_GIVEN PASSAGE_:
★ ★ ★
Once you find a few consecutive bytes you can overwrite, you must change the reset vector (the 2-byte value at $FFFC-$FFFD) to point to this location, because you want the new code to run as soon as the program starts. Take note of the old reset vector, because you'll need to jump to it later so that the original code can run after you have configured the mapper.

Now, if you look at the documentation you'll see that the NES communicates with this mapper by sending it a command number and them a parameter to complete each command. Just use that information to set all PRG and CHR bank registers. Something like this:
Code:
   ;map PRG bank 0 to $8000-$9fff
   lda #$09
   sta $8000
   lda #$00
   sta $a000

   ;map PRG bank 1 to $a000-$bfff
   lda #$0a
   sta $8000
   lda #$01
   sta $a000

   ;map PRG bank 2 to $c000-$dfff
   lda #$0b
   sta $8000
   lda #$02
   sta $a000

This is easy but needs a lot of space, you could make it more compact if you used tables and/or loops.
★ ★ ★
_RECORDS_:
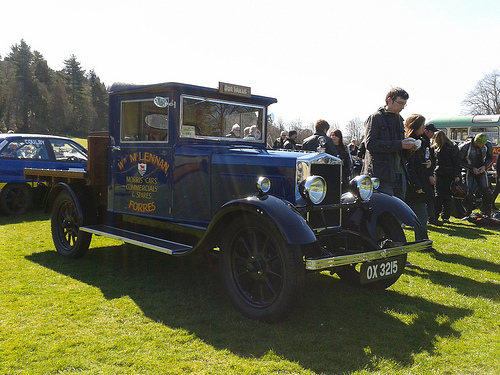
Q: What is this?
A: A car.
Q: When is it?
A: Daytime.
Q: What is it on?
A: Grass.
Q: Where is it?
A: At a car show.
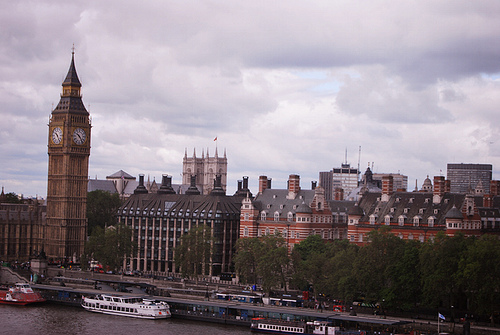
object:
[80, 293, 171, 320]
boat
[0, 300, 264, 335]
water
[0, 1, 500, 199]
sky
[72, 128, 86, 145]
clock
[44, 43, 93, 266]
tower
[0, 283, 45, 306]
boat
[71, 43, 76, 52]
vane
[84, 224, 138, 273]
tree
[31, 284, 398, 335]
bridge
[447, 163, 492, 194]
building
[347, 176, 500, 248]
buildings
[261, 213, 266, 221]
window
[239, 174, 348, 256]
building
★ ★ ★
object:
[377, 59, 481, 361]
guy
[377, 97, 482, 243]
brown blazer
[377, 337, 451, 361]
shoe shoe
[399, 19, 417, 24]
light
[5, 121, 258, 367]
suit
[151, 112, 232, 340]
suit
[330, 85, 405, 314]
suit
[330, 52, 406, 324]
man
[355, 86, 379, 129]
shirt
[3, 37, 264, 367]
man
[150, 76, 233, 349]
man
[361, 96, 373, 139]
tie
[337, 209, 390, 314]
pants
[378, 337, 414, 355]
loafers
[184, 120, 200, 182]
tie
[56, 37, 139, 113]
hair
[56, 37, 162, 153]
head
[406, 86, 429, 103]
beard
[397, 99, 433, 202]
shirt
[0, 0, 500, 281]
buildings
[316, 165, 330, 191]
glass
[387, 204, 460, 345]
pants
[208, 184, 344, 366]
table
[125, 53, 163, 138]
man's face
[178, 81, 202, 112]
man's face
★ ★ ★
_ASSIGNED TASK 1_: In the NES mapper passage, which addresses hold the reset vector?
_ASSIGNED TASK 2_: Carry on with the NES mapper passage from its last sentence.
The rows have nothing to do with the NES mapper passage.

_RESPONSE 1_: The reset vector is the 2-byte value at $FFFC-$FFFD.

_RESPONSE 2_:
After the banks are in place, you also have to initialize the mirroring. Mirroring is controlled by register $0c. To set the mirroring to vertical you have to do this:
Code:
   ;set mirroring to vertical
   lda #$0c
   sta $8000
   lda #$00
   sta $a000

After setting PRG, CHR and mirroring you can jump to the original initialization code (I think you can get away with not initializing the IRQ registers, but if you do run into problems you should consider initializing all the registers), and the game will work as if it were in an NROM cart.

Note: If you can't find space for the mapper configuration and you don't want to overwrite anything, you can always increase the amount of PRG-ROM, move (some of) the original initialization code from the fixed bank to a new bank (where your new initialization code will be), and use the space you freed up on the hardwired bank to switch the new bank and jump to it.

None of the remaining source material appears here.